**DIRECTIONS**
Extract every line of the material below that contains the string "whiskers", and copy each one in full.

**EXERCISE DATA**

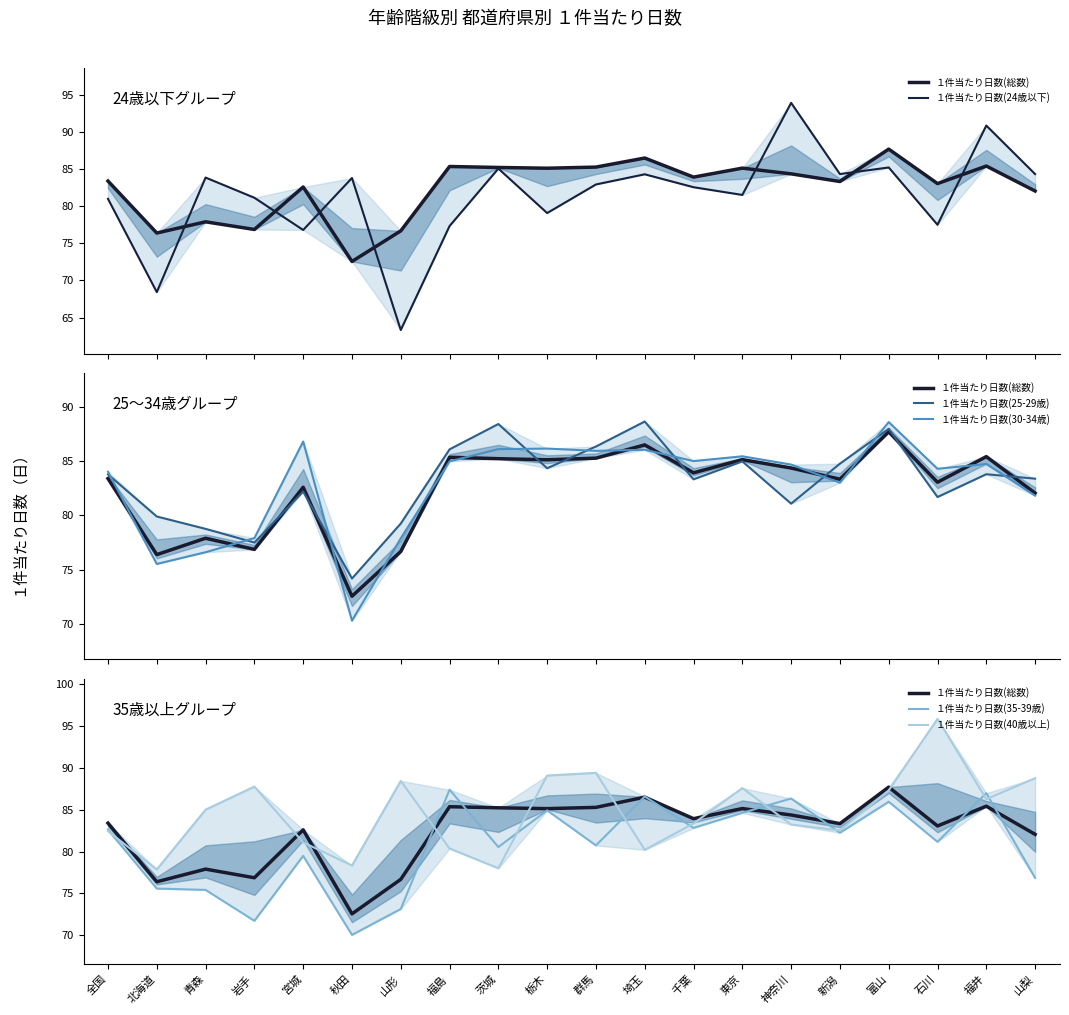

In １件当たり日数(総数), how many points are higher than both neighbors (excluding endpoints)?

7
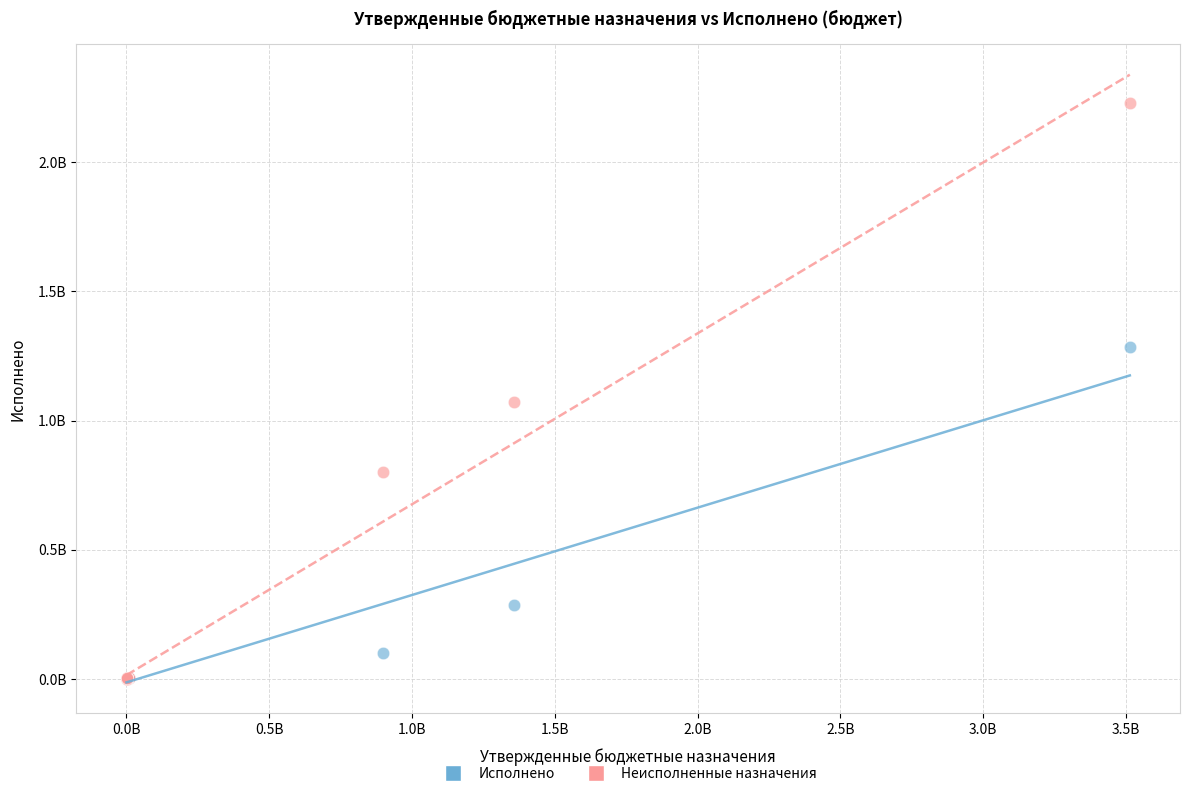

What are all the series names shown in the legend?

Исполнено, Неисполненные назначения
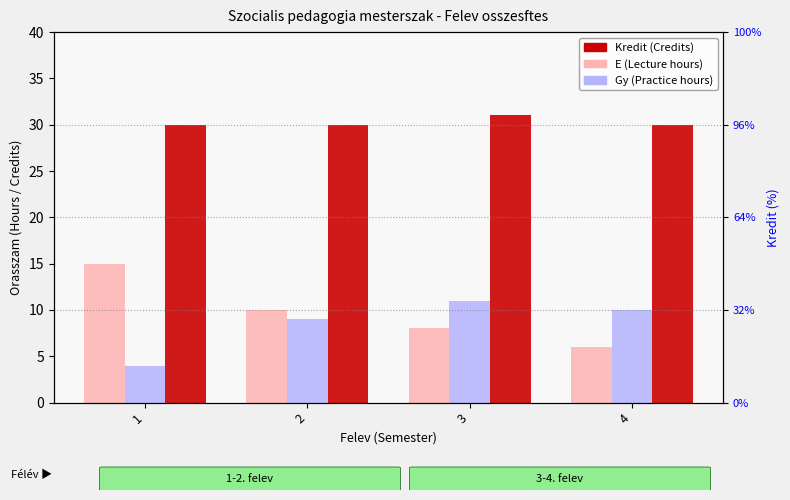

The Gy (Practice hours) series shows 11 at 3. True or false?

True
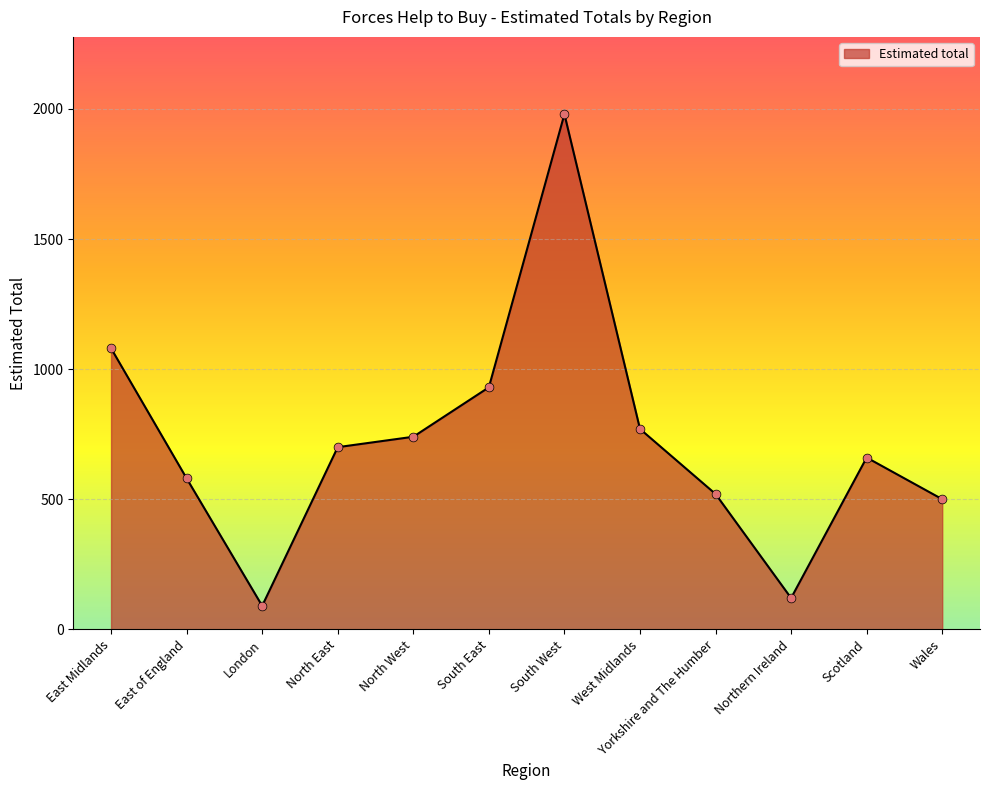

What is the ratio of the value at East Midlands to the value at Scotland?

1.6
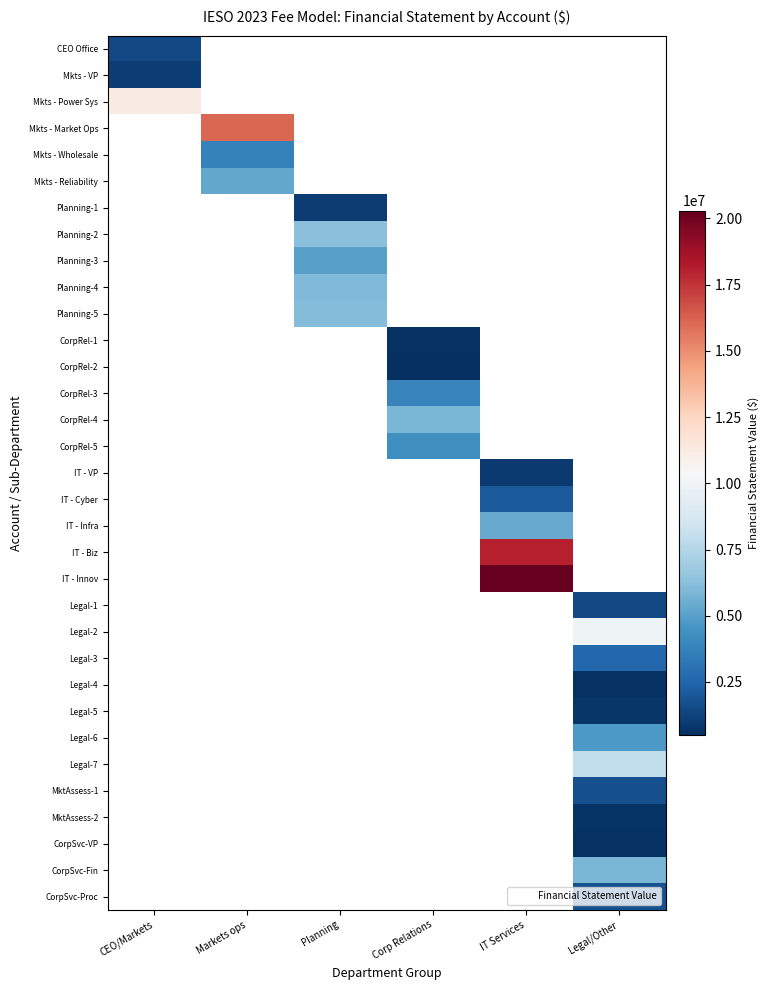

Between CEO/Markets and Planning, which is larger?

Planning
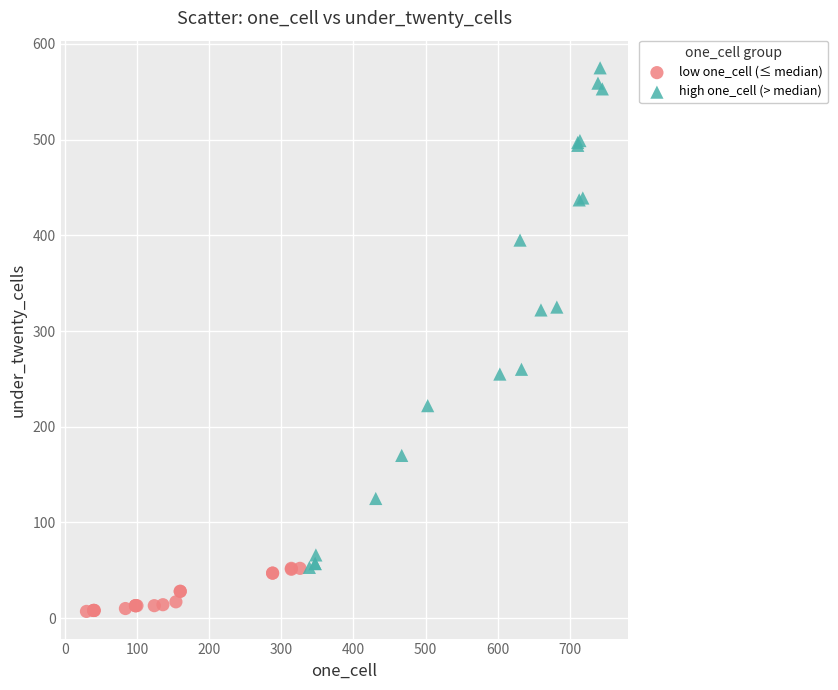

Which series reaches the maximum Y coordinate?

high one_cell (> median)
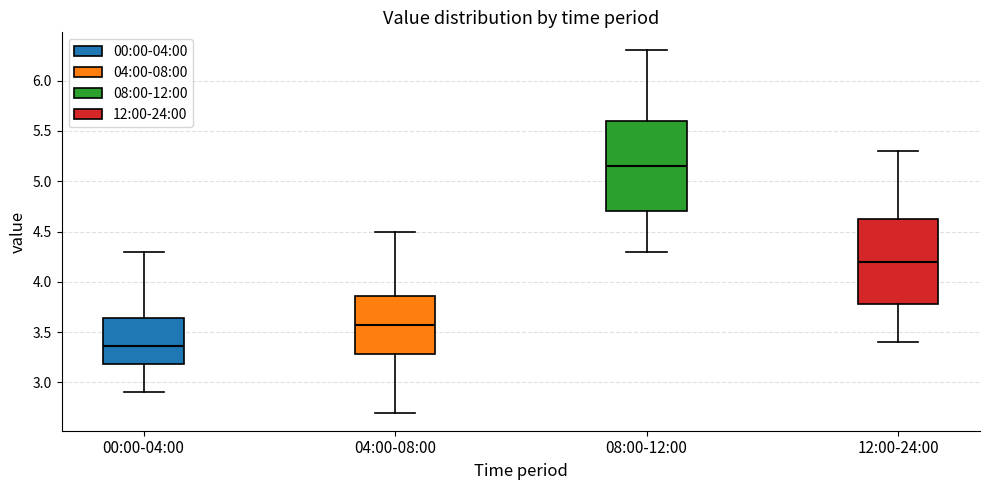

Reading left to right, transcribe this box plot: for each box, give where its median line is, the range the box spans, and where its two whiskers end, as read against the y-axis. The values are not printed on the chart, so give them approximately, as read against the axis.

00:00-04:00: median 3.35, box 3.20 to 3.65, whiskers 2.90 to 4.30
04:00-08:00: median 3.60, box 3.30 to 3.85, whiskers 2.70 to 4.50
08:00-12:00: median 5.15, box 4.70 to 5.60, whiskers 4.30 to 6.30
12:00-24:00: median 4.20, box 3.80 to 4.65, whiskers 3.40 to 5.30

**ANSWER BOX**
Reading left to right, transcribe this box plot: for each box, give where its median line is, the range the box spans, and where its two whiskers end, as read against the y-axis. The values are not printed on the chart, so give them approximately, as read against the axis.
00:00-04:00: median 3.35, box 3.20 to 3.65, whiskers 2.90 to 4.30
04:00-08:00: median 3.60, box 3.30 to 3.85, whiskers 2.70 to 4.50
08:00-12:00: median 5.15, box 4.70 to 5.60, whiskers 4.30 to 6.30
12:00-24:00: median 4.20, box 3.80 to 4.65, whiskers 3.40 to 5.30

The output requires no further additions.